Bei der Trägheitsfusion, wie sie am Lawrence Livermore National Laboratory verfolgt wird, befindet sich eine etwa zwei Millimeter große Kapsel, welche mit den Wasserstoffisotopen Deuterium und Tritium gefüllt ist, im Inneren eines etwa einen Zentimeter langen, hohlen Metallzylinders. Von beiden Enden des Zylinders strahlen jeweils 96 Laserstrahlen in den Hohlraum und erzeugen im Inneren ein extremes Strahlungsfeld. Dieses verdampft die Außenseite der Kapsel, und das Innere der Kapsel wird ins Zentrum hin beschleunigt. Dort treffen alle Teile des Deuterium- und Tritium-Brennstoffs mit ca. 300 bis 400 Kilometern pro Sekunde aufeinander und erzeugen eine Dichte und eine Temperatur, die die Atomkerne miteinander verschmelzen lässt.
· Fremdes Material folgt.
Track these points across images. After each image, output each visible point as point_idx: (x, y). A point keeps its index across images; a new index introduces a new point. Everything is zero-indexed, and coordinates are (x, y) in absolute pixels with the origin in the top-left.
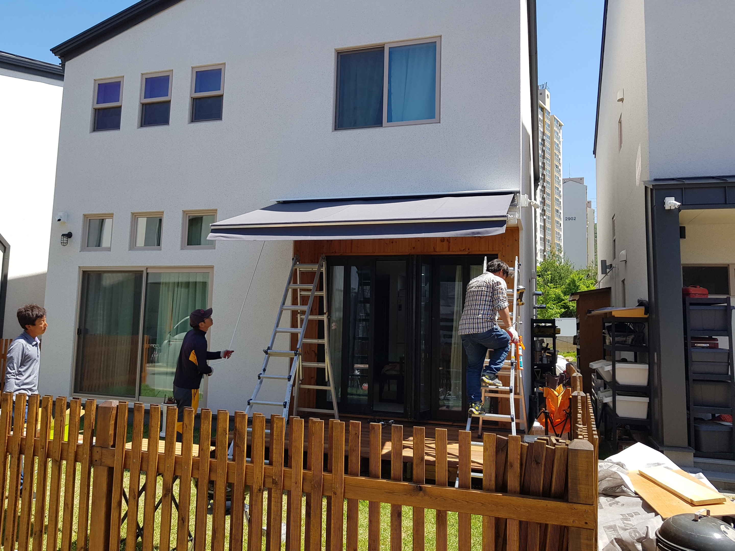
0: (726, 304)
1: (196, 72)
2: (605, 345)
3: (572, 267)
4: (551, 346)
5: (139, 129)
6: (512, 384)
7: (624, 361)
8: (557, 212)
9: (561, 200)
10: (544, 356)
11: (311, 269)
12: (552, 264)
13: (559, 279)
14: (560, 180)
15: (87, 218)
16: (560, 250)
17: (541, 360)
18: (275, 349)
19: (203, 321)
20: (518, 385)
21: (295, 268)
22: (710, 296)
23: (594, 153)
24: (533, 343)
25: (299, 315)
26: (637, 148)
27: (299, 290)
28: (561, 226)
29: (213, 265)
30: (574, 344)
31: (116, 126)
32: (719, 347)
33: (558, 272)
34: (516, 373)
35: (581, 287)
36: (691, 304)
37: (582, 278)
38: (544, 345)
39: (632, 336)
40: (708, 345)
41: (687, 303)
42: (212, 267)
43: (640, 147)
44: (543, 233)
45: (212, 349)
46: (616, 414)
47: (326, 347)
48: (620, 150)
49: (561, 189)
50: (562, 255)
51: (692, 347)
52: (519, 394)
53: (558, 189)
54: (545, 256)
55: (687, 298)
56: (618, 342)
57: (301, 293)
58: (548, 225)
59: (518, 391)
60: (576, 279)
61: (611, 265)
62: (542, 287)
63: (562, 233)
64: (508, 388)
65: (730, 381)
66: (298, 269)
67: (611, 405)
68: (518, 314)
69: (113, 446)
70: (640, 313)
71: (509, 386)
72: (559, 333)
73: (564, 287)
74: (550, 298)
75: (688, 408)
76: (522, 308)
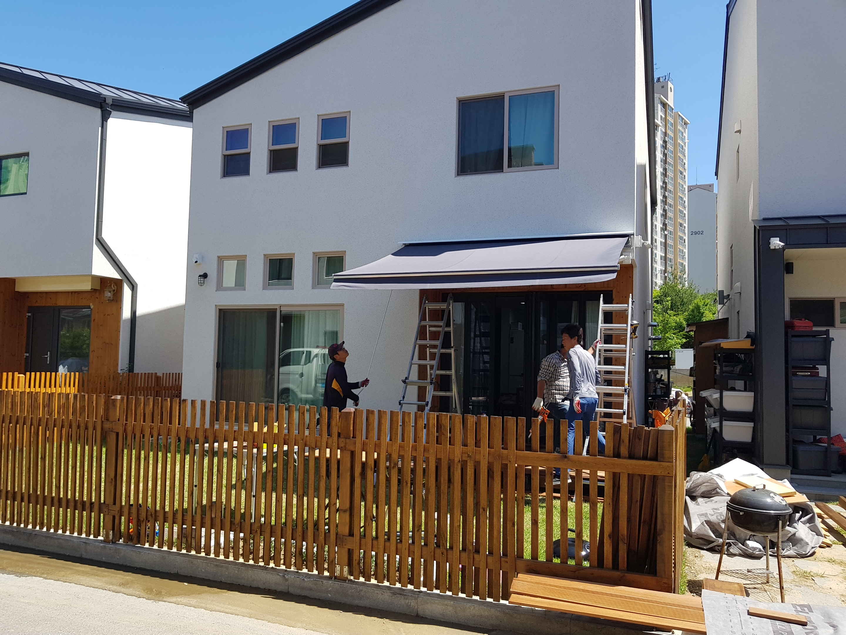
0: (825, 336)
1: (322, 119)
2: (715, 375)
3: (696, 291)
4: (665, 378)
5: (269, 175)
6: (625, 407)
7: (733, 389)
8: (681, 226)
9: (686, 212)
10: (658, 387)
11: (439, 307)
12: (673, 288)
13: (681, 305)
14: (685, 188)
15: (221, 259)
16: (683, 271)
17: (655, 391)
18: (410, 379)
19: (338, 354)
20: (630, 410)
21: (425, 306)
22: (815, 329)
23: (716, 174)
24: (647, 373)
25: (428, 349)
26: (750, 185)
27: (428, 326)
28: (685, 242)
29: (344, 303)
30: (690, 376)
31: (245, 171)
32: (820, 376)
33: (680, 297)
34: (629, 400)
35: (705, 313)
36: (793, 336)
37: (708, 304)
38: (658, 376)
39: (740, 366)
40: (809, 373)
41: (789, 335)
42: (342, 305)
43: (752, 185)
44: (664, 251)
45: (351, 380)
46: (723, 438)
47: (453, 377)
48: (737, 181)
49: (686, 199)
50: (686, 276)
51: (793, 375)
52: (631, 418)
53: (682, 198)
54: (666, 277)
55: (790, 330)
56: (726, 372)
57: (430, 329)
58: (670, 242)
59: (630, 416)
60: (701, 304)
61: (729, 295)
62: (661, 315)
63: (686, 251)
64: (622, 411)
65: (827, 406)
66: (427, 308)
67: (718, 429)
68: (632, 346)
69: (354, 437)
70: (746, 344)
71: (622, 409)
72: (674, 364)
73: (686, 313)
74: (670, 326)
75: (787, 430)
76: (636, 341)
Das dabei entstehende Helium heizt den Brennstoff weiter auf und erlaubt es einem bestimmten Anteil des Brennstoffs zu verschmelzen, bis der Brennstoff schließlich wieder auseinanderfliegt. Bei diesem Prozess werden große Mengen Energie freigesetzt, was das Verfahren im Prinzip für die Energieproduktion interessant macht.
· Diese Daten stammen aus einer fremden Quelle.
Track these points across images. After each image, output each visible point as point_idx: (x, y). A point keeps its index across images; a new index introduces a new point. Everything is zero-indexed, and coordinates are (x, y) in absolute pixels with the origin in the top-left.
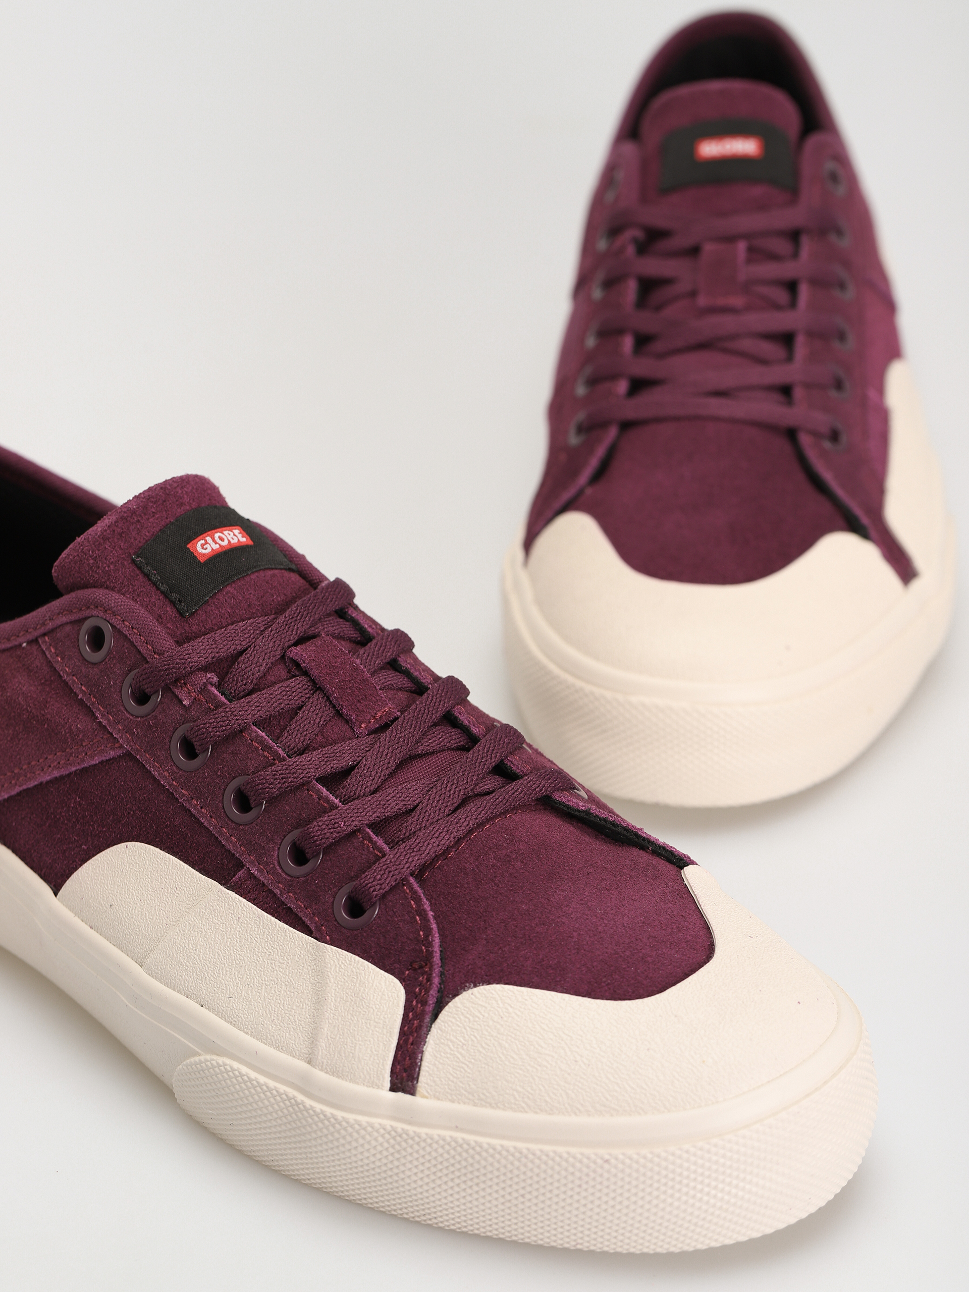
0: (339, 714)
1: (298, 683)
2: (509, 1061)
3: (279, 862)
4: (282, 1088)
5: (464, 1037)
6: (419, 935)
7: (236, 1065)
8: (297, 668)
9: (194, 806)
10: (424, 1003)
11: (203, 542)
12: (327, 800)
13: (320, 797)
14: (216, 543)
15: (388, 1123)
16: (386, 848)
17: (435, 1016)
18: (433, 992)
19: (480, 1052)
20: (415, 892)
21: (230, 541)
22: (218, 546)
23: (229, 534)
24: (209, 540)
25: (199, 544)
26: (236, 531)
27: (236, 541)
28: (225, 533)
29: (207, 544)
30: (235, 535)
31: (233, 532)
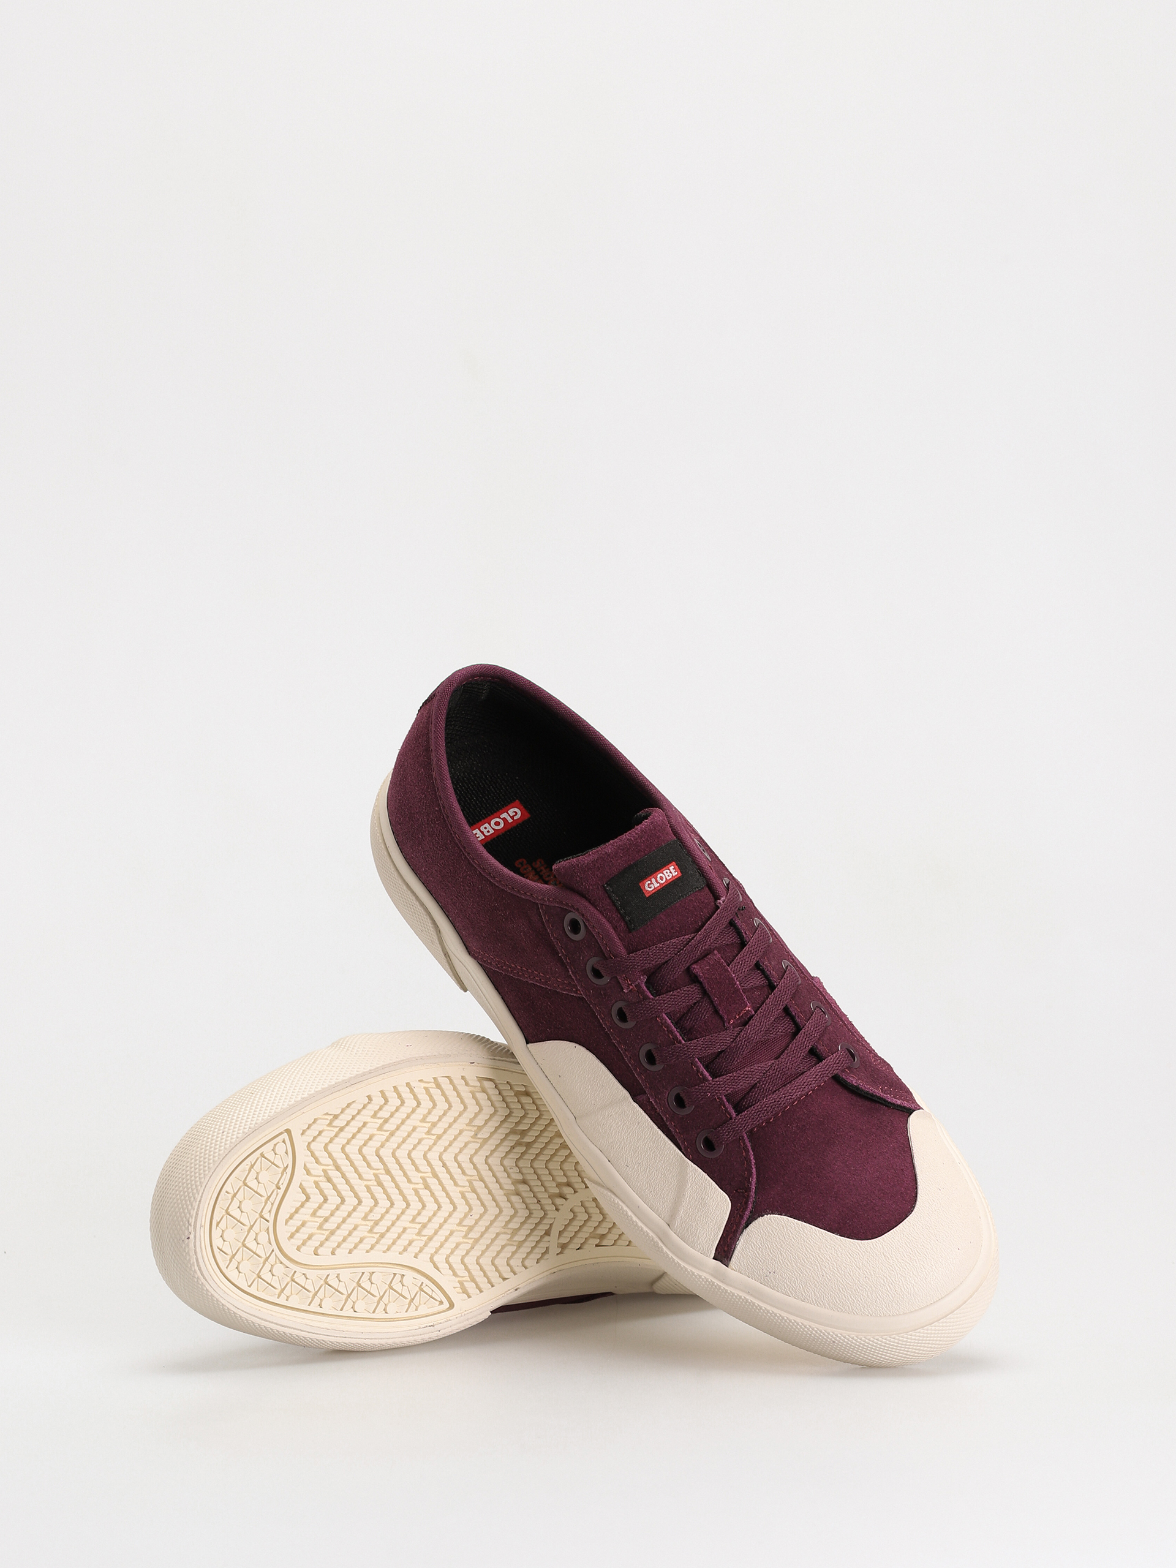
0: (716, 1012)
1: (693, 989)
2: (785, 1266)
3: (668, 1100)
4: (651, 1234)
5: (761, 1243)
6: (745, 1174)
7: (625, 1208)
8: (694, 979)
9: (622, 1048)
10: (742, 1217)
11: (649, 882)
12: (702, 1074)
13: (698, 1071)
14: (658, 883)
15: (710, 1278)
16: (734, 1114)
17: (747, 1226)
18: (747, 1213)
19: (769, 1255)
20: (746, 1146)
21: (666, 878)
22: (658, 885)
23: (667, 872)
24: (653, 880)
25: (647, 883)
26: (672, 868)
27: (671, 877)
28: (664, 872)
29: (652, 883)
30: (671, 872)
31: (669, 870)
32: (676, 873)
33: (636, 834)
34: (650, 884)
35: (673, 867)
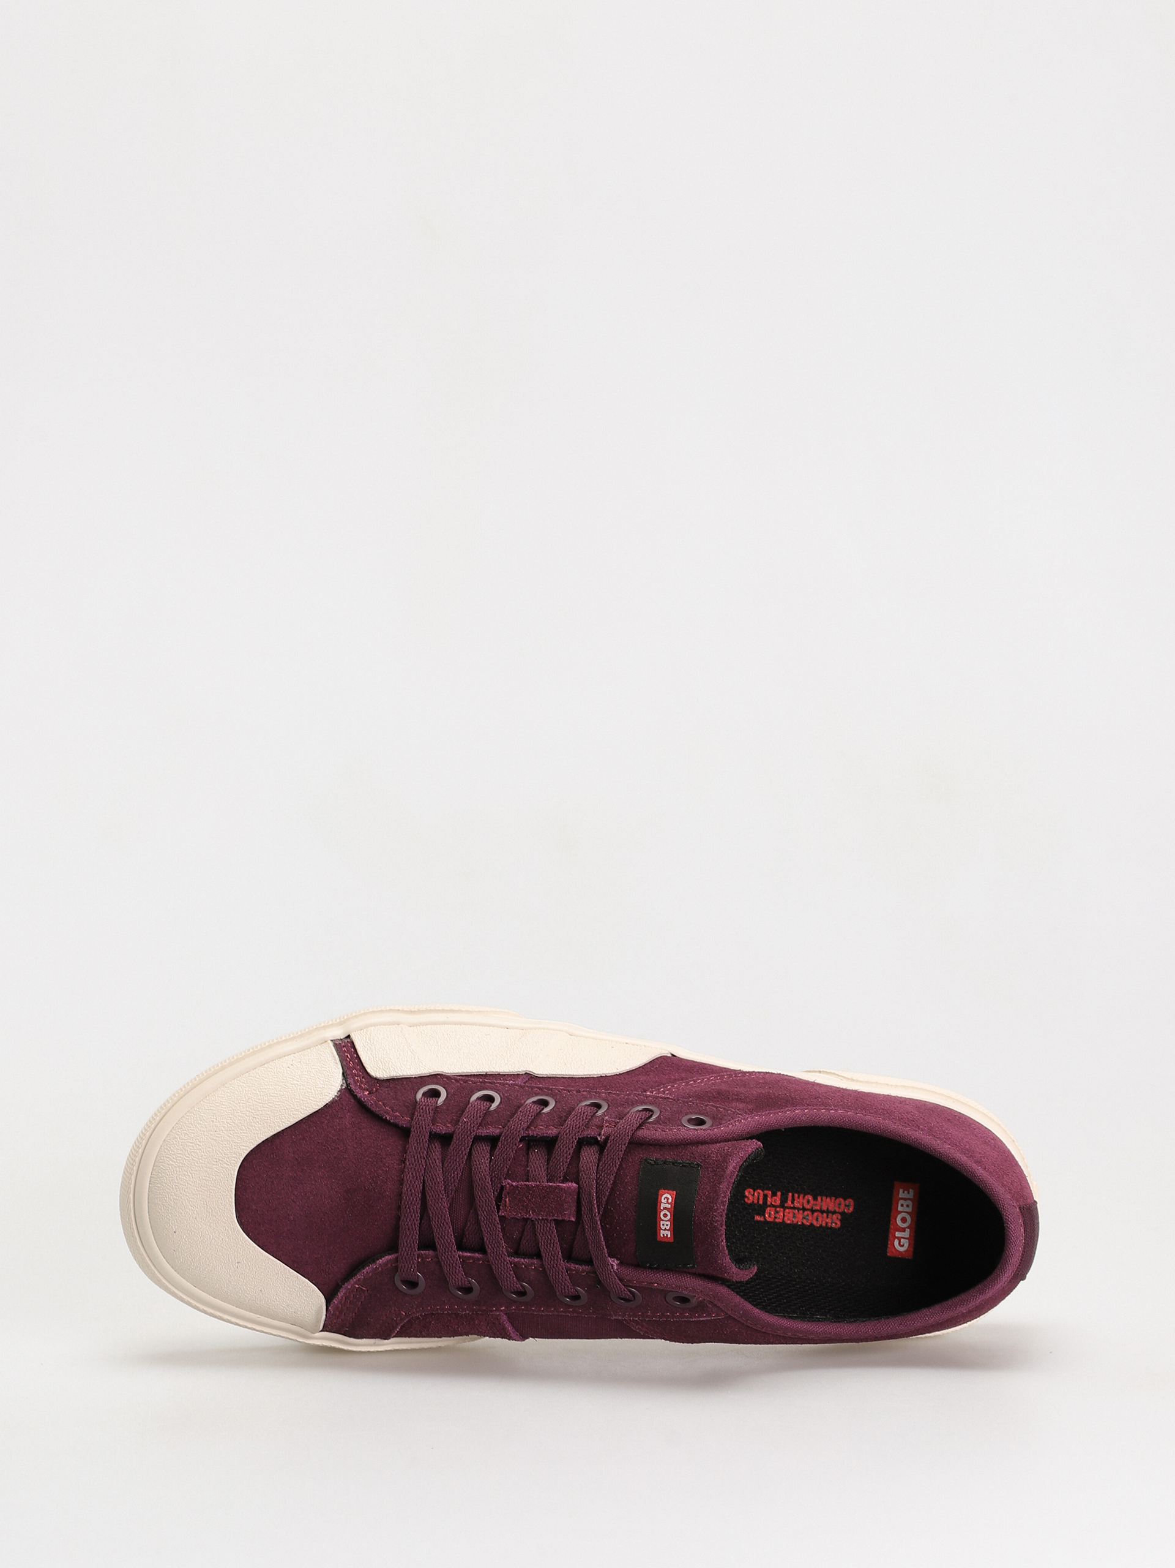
21: (663, 1220)
22: (662, 1208)
23: (667, 1225)
24: (669, 1206)
25: (670, 1198)
26: (669, 1234)
27: (661, 1226)
28: (669, 1223)
29: (667, 1203)
30: (665, 1229)
31: (668, 1230)
32: (662, 1235)
33: (717, 1221)
34: (667, 1201)
35: (669, 1236)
Laserfusionsforschung an der TU Darmstadt
Die Fusionsforschung an der TU Darmstadt arbeitet seit vielen Jahren auf dem Gebiet der zivilen Nutzung der Fusion mit dem Lawrence Livermore National Laboratory zusammen. Dabei verfolgt die TU Darmstadt das Prinzip des „direct-drive“, bei dem die Kapsel direkt von Laserstrahlen getrieben wird. Dieses Verfahren ist ein vielversprechender Ansatz für die kommerziell attraktive Energieproduktion und ist unbrauchbar für militärische Anwendung. Die TU Darmstadt hat darüber hinaus ein Verfahren entwickelt, welches verspricht, mit kleineren Laseranlagen und höherem Energiegewinn einen effizienteren Weg zur sauberen, sicheren und zuverlässigen Energieversorgung zu beschreiten. Dieses Prinzip, die sogenannte „schnelle Zündung“, wurde von TU-Wissenschaftlerinnen und -Wissenschaftlern entwickelt und wird in Forschergruppen in aller Welt aktuell verfolgt. Die jüngsten Ergebnisse aus Kalifornien zeigen den Fortschritt der letzten Jahre und werden diese Forschungsanstrengungen in naher Zukunft intensivieren.